START INFORMATION SUPPLIED
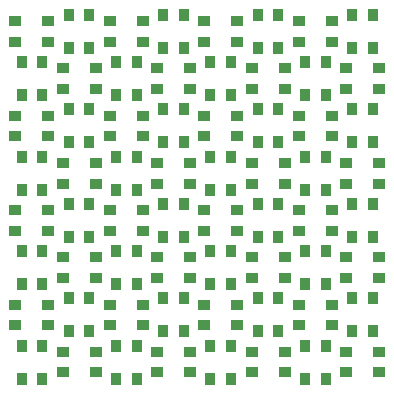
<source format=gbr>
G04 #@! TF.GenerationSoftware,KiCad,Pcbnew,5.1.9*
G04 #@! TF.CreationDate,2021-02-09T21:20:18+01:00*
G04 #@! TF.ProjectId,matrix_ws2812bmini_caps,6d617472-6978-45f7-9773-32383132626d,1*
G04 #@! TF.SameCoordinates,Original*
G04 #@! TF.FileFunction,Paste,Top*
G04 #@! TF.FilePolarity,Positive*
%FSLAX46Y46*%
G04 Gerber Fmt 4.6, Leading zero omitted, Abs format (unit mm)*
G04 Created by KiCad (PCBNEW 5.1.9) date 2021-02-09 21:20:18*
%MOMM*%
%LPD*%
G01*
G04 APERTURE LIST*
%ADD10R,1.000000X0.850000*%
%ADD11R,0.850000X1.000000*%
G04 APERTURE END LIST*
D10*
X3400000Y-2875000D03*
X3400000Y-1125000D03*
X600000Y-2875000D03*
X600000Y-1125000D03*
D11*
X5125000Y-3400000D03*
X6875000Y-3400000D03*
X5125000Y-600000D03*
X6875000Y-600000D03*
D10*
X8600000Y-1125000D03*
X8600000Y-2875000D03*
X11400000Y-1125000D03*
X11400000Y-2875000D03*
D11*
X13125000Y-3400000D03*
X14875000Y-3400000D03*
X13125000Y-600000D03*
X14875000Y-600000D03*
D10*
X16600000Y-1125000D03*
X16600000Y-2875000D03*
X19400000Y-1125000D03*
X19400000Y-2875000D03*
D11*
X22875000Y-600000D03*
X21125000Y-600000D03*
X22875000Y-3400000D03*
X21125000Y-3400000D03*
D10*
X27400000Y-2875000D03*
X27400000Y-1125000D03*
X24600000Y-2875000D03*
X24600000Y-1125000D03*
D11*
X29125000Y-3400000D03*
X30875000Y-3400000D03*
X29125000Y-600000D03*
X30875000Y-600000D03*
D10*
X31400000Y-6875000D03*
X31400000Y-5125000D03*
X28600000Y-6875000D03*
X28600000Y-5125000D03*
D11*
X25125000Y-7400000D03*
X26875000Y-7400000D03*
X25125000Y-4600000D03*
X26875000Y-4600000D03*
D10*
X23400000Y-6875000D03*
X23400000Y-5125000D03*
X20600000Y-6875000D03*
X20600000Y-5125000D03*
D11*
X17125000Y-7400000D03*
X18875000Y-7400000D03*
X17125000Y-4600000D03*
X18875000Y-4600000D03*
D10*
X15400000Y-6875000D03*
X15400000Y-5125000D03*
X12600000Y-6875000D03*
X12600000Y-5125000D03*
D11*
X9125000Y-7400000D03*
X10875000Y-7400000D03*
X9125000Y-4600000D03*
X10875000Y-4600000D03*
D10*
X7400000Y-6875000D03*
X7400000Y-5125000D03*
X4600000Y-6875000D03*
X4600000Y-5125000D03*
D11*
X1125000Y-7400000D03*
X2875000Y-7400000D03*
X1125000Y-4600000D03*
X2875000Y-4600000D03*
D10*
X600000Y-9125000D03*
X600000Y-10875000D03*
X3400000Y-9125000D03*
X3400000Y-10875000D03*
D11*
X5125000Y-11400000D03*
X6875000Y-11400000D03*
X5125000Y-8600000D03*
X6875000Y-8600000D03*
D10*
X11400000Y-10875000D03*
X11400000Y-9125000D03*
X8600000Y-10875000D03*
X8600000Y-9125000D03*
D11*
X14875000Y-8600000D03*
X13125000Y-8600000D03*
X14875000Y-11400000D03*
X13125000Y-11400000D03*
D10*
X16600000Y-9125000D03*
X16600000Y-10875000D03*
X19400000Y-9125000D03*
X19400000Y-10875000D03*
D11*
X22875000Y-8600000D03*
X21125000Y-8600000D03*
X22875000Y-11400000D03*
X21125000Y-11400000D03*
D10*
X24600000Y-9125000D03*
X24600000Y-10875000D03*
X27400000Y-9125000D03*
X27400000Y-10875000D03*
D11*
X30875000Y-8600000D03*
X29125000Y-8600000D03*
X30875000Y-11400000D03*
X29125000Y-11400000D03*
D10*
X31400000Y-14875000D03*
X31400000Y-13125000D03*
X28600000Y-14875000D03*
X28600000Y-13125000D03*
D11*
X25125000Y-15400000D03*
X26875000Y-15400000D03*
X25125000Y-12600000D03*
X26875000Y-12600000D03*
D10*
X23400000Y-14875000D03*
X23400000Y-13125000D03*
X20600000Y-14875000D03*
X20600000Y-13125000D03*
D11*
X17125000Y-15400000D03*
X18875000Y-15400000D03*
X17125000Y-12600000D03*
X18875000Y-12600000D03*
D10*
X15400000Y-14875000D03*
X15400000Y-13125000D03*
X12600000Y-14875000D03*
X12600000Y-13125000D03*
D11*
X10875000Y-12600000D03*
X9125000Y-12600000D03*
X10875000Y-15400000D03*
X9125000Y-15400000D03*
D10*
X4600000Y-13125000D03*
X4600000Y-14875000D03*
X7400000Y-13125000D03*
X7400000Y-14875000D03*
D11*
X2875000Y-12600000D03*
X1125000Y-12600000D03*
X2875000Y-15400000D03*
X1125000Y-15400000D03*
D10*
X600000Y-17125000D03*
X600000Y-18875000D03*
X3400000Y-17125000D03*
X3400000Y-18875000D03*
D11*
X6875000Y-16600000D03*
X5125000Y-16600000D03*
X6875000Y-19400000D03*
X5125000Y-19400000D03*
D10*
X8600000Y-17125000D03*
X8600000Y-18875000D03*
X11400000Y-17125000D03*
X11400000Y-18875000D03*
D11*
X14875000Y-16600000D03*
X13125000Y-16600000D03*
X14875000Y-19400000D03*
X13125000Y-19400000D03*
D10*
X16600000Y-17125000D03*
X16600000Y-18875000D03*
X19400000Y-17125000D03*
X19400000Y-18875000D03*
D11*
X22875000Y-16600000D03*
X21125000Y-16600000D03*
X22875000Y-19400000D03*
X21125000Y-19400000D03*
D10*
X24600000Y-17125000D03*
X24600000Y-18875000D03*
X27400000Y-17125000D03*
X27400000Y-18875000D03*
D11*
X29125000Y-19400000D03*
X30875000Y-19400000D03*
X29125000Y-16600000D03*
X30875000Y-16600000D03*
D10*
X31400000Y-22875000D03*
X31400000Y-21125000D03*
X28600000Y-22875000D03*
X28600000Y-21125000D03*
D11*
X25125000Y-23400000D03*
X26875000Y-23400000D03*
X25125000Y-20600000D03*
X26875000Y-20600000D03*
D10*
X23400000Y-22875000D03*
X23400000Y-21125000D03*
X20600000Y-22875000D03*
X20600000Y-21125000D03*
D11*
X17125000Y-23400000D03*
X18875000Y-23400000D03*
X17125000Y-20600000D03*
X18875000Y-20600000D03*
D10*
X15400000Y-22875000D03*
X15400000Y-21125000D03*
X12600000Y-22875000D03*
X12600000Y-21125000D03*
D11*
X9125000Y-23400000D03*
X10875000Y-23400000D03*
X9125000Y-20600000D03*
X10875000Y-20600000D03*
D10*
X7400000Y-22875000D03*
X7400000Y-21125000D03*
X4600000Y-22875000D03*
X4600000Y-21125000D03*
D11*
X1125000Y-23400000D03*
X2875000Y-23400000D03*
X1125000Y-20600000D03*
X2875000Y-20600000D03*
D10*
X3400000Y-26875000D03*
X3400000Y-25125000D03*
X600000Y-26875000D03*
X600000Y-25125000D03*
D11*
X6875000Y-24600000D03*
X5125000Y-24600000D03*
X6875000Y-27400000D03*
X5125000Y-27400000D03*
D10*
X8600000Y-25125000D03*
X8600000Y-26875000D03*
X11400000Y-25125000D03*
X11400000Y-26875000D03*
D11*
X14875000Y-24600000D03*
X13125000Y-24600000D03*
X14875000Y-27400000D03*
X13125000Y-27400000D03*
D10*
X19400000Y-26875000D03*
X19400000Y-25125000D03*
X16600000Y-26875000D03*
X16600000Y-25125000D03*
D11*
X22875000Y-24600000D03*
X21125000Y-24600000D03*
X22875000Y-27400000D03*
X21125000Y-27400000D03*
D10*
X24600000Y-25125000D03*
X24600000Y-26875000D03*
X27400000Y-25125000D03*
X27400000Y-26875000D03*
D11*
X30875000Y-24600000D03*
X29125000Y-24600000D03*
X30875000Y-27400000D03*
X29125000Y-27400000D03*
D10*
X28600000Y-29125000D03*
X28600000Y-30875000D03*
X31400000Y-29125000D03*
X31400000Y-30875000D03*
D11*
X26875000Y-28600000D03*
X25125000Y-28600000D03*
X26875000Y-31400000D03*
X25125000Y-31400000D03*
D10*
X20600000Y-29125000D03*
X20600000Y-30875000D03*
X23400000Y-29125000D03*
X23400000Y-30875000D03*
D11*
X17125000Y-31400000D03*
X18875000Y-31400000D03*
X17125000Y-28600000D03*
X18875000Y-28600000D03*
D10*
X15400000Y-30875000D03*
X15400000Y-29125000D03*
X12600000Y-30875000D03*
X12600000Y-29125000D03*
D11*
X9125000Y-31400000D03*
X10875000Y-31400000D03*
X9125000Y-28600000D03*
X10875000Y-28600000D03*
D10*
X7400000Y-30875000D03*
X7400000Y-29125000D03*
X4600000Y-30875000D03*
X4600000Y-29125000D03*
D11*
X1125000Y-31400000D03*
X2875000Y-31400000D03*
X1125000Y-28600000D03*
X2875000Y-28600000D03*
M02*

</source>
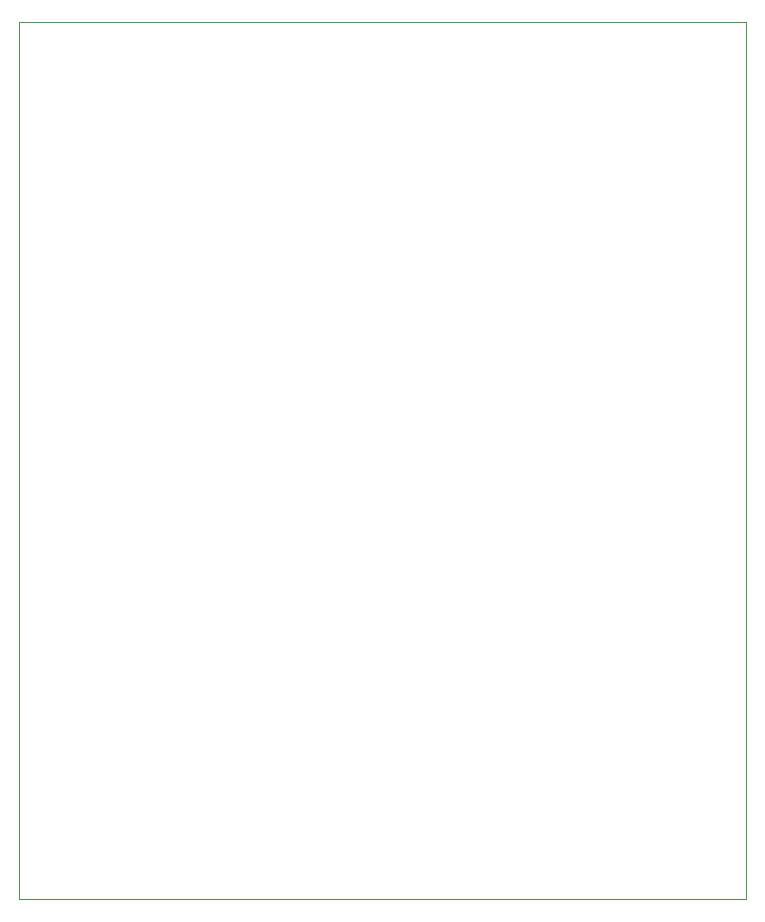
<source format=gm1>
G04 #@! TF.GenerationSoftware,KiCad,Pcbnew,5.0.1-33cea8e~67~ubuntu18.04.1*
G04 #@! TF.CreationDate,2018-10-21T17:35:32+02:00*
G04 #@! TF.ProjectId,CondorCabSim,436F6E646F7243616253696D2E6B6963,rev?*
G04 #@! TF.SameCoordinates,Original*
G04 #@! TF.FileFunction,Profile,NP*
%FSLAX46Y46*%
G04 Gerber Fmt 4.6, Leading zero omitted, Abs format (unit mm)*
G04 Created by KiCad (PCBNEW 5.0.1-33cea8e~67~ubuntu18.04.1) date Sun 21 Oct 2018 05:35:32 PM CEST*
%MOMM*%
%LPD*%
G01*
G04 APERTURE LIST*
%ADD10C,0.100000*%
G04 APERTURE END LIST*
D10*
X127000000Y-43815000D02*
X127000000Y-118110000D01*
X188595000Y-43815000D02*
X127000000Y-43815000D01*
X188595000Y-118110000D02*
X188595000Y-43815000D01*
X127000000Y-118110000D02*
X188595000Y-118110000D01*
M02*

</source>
END INFORMATION SUPPLIED
START INFORMATION SUPPLIED
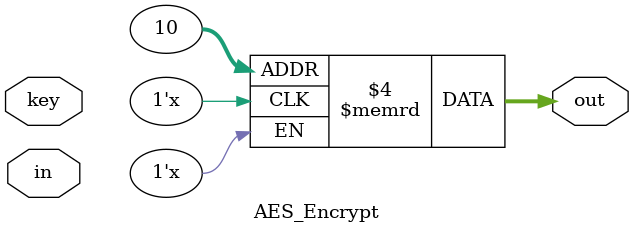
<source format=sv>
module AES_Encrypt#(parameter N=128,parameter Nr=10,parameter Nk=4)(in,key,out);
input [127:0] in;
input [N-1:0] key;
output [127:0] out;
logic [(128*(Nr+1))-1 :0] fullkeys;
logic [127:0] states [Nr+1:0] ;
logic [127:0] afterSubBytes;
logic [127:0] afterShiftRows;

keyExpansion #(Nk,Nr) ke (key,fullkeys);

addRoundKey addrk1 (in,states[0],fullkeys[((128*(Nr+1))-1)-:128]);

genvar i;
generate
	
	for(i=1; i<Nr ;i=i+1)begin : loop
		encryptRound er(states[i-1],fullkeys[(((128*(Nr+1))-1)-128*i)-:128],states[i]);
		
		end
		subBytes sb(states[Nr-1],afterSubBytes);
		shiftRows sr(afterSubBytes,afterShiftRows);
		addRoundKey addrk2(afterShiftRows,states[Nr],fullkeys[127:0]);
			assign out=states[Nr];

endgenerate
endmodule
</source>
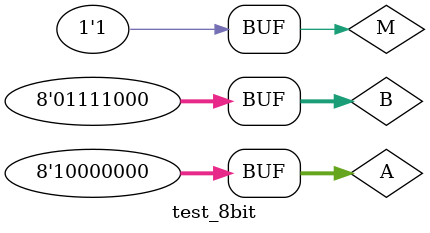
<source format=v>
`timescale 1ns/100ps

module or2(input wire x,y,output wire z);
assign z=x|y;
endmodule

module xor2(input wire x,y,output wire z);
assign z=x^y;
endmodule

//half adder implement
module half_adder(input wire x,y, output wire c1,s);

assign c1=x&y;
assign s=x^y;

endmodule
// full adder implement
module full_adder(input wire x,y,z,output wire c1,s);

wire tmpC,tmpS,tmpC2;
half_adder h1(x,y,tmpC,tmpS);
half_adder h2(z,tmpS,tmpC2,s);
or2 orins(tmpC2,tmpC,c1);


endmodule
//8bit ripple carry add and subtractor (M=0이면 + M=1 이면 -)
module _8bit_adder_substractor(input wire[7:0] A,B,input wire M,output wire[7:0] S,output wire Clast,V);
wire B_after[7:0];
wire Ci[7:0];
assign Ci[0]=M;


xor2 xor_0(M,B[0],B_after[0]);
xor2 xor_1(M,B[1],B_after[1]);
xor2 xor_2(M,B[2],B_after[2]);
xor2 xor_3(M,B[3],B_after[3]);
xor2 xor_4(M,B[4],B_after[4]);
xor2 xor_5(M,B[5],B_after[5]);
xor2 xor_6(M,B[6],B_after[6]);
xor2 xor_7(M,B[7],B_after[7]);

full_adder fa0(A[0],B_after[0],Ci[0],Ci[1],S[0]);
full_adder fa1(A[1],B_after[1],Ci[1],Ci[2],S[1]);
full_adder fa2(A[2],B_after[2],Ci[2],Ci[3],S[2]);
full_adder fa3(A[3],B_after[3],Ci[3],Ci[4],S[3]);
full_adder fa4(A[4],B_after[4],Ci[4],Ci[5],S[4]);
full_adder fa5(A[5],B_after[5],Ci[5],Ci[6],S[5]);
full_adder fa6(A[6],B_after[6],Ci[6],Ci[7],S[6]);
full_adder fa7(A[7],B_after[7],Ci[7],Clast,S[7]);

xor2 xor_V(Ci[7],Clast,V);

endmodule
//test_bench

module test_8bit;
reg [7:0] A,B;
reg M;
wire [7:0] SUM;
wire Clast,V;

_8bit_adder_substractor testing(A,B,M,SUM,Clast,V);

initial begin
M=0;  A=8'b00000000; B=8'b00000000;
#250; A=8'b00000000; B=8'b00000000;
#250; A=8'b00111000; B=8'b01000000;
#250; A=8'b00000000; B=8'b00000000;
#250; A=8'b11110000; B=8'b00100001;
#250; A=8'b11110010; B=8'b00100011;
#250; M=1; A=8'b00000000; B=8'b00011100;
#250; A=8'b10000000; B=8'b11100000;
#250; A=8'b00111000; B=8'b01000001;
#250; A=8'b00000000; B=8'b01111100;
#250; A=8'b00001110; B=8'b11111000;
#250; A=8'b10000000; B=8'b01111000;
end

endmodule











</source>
END INFORMATION SUPPLIED
START INFORMATION SUPPLIED
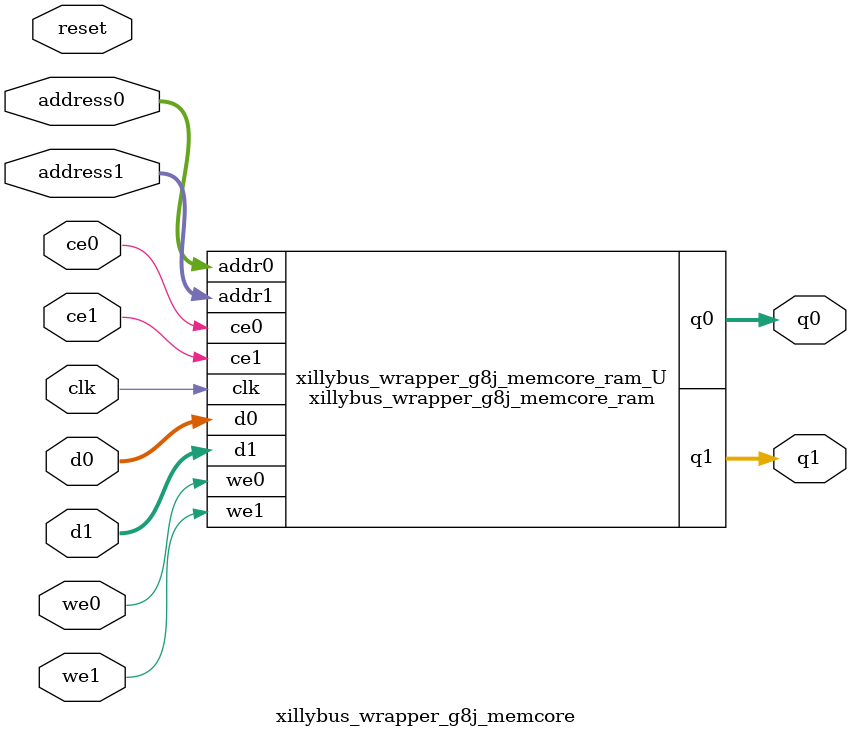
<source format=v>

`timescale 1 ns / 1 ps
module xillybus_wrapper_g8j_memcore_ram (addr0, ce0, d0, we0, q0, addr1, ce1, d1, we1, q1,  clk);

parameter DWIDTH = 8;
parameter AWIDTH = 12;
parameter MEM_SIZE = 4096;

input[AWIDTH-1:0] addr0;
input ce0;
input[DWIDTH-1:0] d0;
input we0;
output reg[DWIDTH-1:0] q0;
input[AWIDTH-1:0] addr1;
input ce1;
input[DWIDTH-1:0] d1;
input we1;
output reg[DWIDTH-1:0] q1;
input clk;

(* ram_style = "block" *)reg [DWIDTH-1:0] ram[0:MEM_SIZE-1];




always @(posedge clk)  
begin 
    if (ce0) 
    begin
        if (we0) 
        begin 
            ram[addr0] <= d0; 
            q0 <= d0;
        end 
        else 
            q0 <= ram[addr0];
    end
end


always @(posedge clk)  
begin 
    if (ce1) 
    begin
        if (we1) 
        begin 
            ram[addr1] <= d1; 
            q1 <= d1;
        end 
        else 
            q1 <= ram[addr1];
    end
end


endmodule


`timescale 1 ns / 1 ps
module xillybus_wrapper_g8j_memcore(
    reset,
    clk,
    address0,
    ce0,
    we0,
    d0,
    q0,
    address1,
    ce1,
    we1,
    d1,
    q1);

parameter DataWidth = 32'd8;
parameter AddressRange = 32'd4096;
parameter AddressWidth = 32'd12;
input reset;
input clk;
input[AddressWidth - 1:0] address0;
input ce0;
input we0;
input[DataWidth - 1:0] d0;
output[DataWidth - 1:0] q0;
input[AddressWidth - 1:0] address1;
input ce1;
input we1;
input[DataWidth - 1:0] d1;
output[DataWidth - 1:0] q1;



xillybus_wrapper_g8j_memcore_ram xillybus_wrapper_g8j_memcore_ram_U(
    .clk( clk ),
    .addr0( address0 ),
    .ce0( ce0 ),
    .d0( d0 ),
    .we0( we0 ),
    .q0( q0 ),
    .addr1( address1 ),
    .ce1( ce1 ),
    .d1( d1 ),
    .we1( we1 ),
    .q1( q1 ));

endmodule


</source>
END INFORMATION SUPPLIED
EXERCISE DESCRIPTION: All lines in the data above from the one with "X15400000Y-14875000D03*" through the one with "X23400000Y-22875000D03*" must be repeated exactly, and no others.

RESPONSE FOR THIS EXERCISE:
X15400000Y-14875000D03*
X15400000Y-13125000D03*
X12600000Y-14875000D03*
X12600000Y-13125000D03*
D11*
X10875000Y-12600000D03*
X9125000Y-12600000D03*
X10875000Y-15400000D03*
X9125000Y-15400000D03*
D10*
X4600000Y-13125000D03*
X4600000Y-14875000D03*
X7400000Y-13125000D03*
X7400000Y-14875000D03*
D11*
X2875000Y-12600000D03*
X1125000Y-12600000D03*
X2875000Y-15400000D03*
X1125000Y-15400000D03*
D10*
X600000Y-17125000D03*
X600000Y-18875000D03*
X3400000Y-17125000D03*
X3400000Y-18875000D03*
D11*
X6875000Y-16600000D03*
X5125000Y-16600000D03*
X6875000Y-19400000D03*
X5125000Y-19400000D03*
D10*
X8600000Y-17125000D03*
X8600000Y-18875000D03*
X11400000Y-17125000D03*
X11400000Y-18875000D03*
D11*
X14875000Y-16600000D03*
X13125000Y-16600000D03*
X14875000Y-19400000D03*
X13125000Y-19400000D03*
D10*
X16600000Y-17125000D03*
X16600000Y-18875000D03*
X19400000Y-17125000D03*
X19400000Y-18875000D03*
D11*
X22875000Y-16600000D03*
X21125000Y-16600000D03*
X22875000Y-19400000D03*
X21125000Y-19400000D03*
D10*
X24600000Y-17125000D03*
X24600000Y-18875000D03*
X27400000Y-17125000D03*
X27400000Y-18875000D03*
D11*
X29125000Y-19400000D03*
X30875000Y-19400000D03*
X29125000Y-16600000D03*
X30875000Y-16600000D03*
D10*
X31400000Y-22875000D03*
X31400000Y-21125000D03*
X28600000Y-22875000D03*
X28600000Y-21125000D03*
D11*
X25125000Y-23400000D03*
X26875000Y-23400000D03*
X25125000Y-20600000D03*
X26875000Y-20600000D03*
D10*
X23400000Y-22875000D03*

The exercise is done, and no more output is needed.